Billionaire Jack Ma, former executive chairman of Alibaba Group, previously defended the culture

China's '966 work culture': would you adopt the model?

Despite the controversy surrounding the “996 work culture”, more than half of China's younger generation admitted that they would still accept it – at the right price. The controversial 996 culture refers to a system in which employees report to work from 9:00 am to 9:00 pm, six days per week, for a total of 72 work hours rendered for their employers.

The Just So Soul Institute recently held a survey to get a glimpse of candidate preference on prevailing employment trends, including the divisive 996 culture.

Read more: 'Warning to us': Bilibili mourns passing of 'overworked' employee

According to its findings, 51.43% of candidates would accept the 996 work schedule for an "enticing compensation package.” Only 16.26% said it was unacceptable and would rather resign, while 29.89% said they would "reluctantly" do it until they found another job.

"Facing enormous pressure in a taxing workplace, the post-00s generation displays resilience and toughness," the media release from the report read.

The 996 work culture is a practice observed by some companies in China. Chinese billionaire Jack Ma, former executive chairman of Alibaba Group, even previously defended the culture.

"Let me ask everyone, if you don't put out more time and energy than others, how can you achieve the success you want," he said on Alibaba's WeChat account. "I don't regret [working 12-hour days]; I would never change this part of me."

Read more: Tech CEO calls out industry's overwork culture

These remarks, however, were retracted days after, with Ma slamming the culture as "foolish" while calling out companies that enforced the schedule.
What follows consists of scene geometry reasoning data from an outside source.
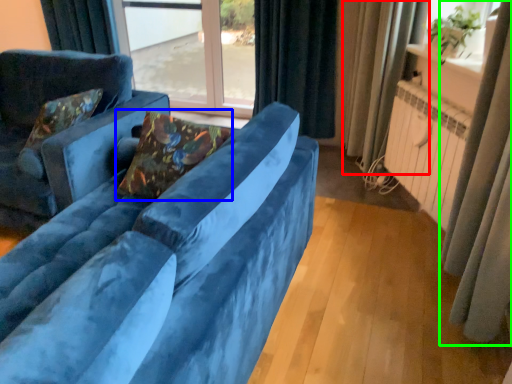
Question: Which object is the closest to the curtain (highlighted by a red box)? Choose among these: pillow (highlighted by a blue box) or curtain (highlighted by a green box).

Choices:
 (A) pillow
 (B) curtain

Answer: (B)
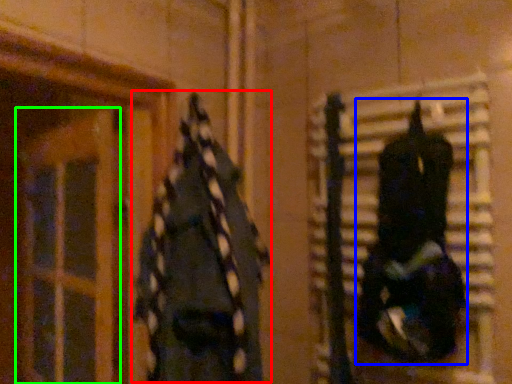
Question: Which is nearer to the clothing (highlighted by a red box)? clothing (highlighted by a blue box) or glass door (highlighted by a green box).

Choices:
 (A) clothing
 (B) glass door

Answer: (B)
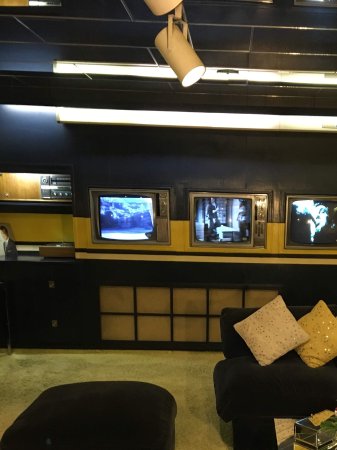
Where is `footstool`? This screenshot has height=450, width=337. footstool is located at coordinates (122, 439).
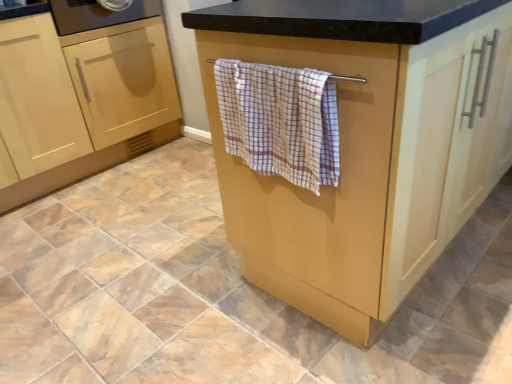
Question: From their relative heights in the image, would you say matte wood towel rack at center, marked as the 3th cabinetry in a left-to-right arrangement, is taller or shorter than light wood cabinet at left, the 2th cabinetry from the right?

Choices:
 (A) tall
 (B) short

Answer: (B)

Question: From the image's perspective, is matte wood towel rack at center, acting as the first cabinetry starting from the right, above or below light wood cabinet at left, the second cabinetry viewed from the left?

Choices:
 (A) above
 (B) below

Answer: (B)

Question: Which object is the farthest from the light wood cabinet at left, the second cabinetry viewed from the left?

Choices:
 (A) light wood cabinet at lower left, arranged as the 3th cabinetry when viewed from the right
 (B) checkered cotton towel at center
 (C) matte wood towel rack at center, marked as the 3th cabinetry in a left-to-right arrangement

Answer: (C)

Question: Which object is positioned farthest from the light wood cabinet at left, the second cabinetry viewed from the left?

Choices:
 (A) checkered cotton towel at center
 (B) matte wood towel rack at center, acting as the first cabinetry starting from the right
 (C) light wood cabinet at lower left, arranged as the 3th cabinetry when viewed from the right

Answer: (B)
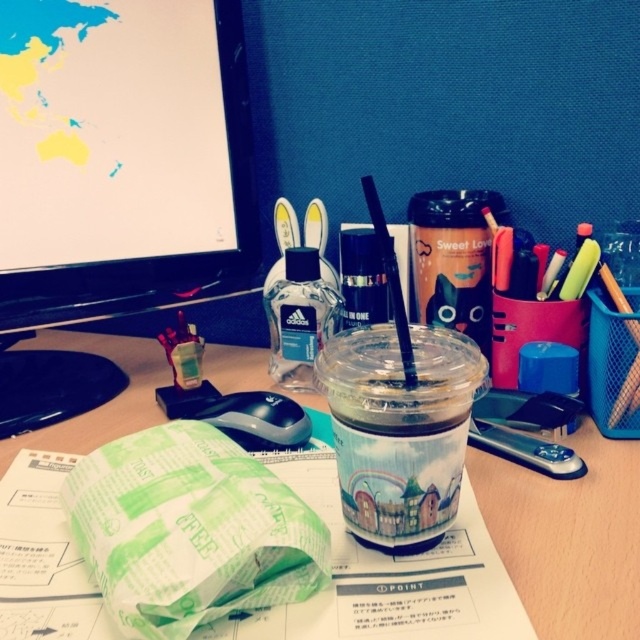
You are organizing your desk and want to place a new item between the matte black canister at center and the translucent plastic bottle at center. Which object should you place the item closer to if you want it to be near the larger object?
With this, he joins a number of critics of the culture in the country, who include Xin Shi Ping from the Chinese media outlet Xinhua News Agency, who wrote in a commentary that the practice "violates labour law and overtakes health and the future."

According to Xin, the practice harms employees and is a "misunderstanding of the hard-working spirit."

China's Labour Law officially states that employees can only extend work hours for up to three hours a day for "special reasons." However, this should not exceed 36 hours a month.

Read more: Chinese tech works go viral with overtime protest

Other findings

The report also found that state-owned enterprises were the most attractive employers for college leavers, with 46.37% of the respondents saying it was "promising for their future." Only 9.89% saw Fortune 500 companies as appealing, while financial institutions or consulting firms were attractive to only 7.69%.

In addition, starting a business (6.37%) and becoming an influencer (2.85%) were the least appealing career choices for the younger generation, according to the report, which indicates that they value job security.